To direct offsets into IT or repeat manufacture is wasteful, since these sectors will anyway attract foreign investment based on commercial logic. Nor should offsets be wasted on high technology, which is best prised out of vendors by leveraging the power of major contracts in competitive tendering. India’s $10-billion multi-role fighter tender, in which the MoD has stipulated — and vendors have accepted — the transfer of heavily guarded AESA radar technology, provides the ideal model for obtaining technology.
Instead, offsets must have the clearly stated aim of furthering the defence minister’s oft-enunciated objective of indigenising at least 70 per cent of our defence equipment needs. The MoD must abandon its timid, hands-off approach towards offsets and direct vendors towards carefully identified Indian companies with demonstrated technological skills in key areas. Offset partnerships with global giants would allow such companies to bridge technology gaps and — by becoming a part of the vendor’s global supply chain — scale up and generate the financial muscle needed for serious R&D.
For this, the MoD must empower and staff its Defence Offsets Facilitation Agency (DOFA), so that it can map Indian defence industry, creating a capability and technology matrix that can be matched with prospective platform development requirements. Offsets could then be directed to fill the gaps. This would involve an enormous MoD mind shift from its current approach towards offsets where a man-and-a-dog DOFA plays passing-the-offsets-parcel with an equally reluctant Acquisitions Wing, both hoping that when the music stops, the other will be left holding the responsibility for offsets.

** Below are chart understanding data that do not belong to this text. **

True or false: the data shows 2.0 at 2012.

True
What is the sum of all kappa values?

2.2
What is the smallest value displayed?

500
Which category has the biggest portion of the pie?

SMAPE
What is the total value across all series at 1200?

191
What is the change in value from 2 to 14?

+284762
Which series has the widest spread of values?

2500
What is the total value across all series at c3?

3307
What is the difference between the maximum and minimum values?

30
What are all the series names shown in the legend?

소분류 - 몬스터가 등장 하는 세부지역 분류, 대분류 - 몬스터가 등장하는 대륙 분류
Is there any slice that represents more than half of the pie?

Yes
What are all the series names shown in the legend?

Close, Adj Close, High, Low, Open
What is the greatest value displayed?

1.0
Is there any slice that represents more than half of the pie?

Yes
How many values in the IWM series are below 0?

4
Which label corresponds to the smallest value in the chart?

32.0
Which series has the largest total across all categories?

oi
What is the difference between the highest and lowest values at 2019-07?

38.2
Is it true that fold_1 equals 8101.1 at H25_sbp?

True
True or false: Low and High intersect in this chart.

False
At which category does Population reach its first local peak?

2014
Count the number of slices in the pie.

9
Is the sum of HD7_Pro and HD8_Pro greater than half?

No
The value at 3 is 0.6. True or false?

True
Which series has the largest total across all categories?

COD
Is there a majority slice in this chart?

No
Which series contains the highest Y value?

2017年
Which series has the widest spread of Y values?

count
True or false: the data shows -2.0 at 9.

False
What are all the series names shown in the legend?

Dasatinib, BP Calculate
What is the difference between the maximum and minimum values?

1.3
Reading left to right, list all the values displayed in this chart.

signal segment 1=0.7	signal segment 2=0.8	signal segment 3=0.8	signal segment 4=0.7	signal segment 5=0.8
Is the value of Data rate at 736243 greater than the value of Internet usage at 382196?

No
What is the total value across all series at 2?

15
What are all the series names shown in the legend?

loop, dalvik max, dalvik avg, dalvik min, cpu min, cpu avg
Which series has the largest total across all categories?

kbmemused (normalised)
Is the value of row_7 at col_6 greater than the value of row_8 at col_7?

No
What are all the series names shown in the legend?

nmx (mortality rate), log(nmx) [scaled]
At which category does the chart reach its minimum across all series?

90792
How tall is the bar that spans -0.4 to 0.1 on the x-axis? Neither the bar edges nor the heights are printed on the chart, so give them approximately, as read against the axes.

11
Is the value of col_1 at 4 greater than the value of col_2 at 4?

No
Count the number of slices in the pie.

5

The need for an activist and empowered DOFA has been understood by the industry, if not by the MoD. The CII and Ficci had earlier pledged Rs 25 lakh each to set up a DOFA secretariat at Pragati Maidan, which could monitor and account for the tens of thousands of crores worth of offsets that lay ahead. But, with trust in short supply, the MoD felt that the companies that would benefit from offsets should not have any role in accounting for them; and the corporate houses felt, “Why should we do the babus’ job for them?” It is time to come together to galvanise India’s defence industry.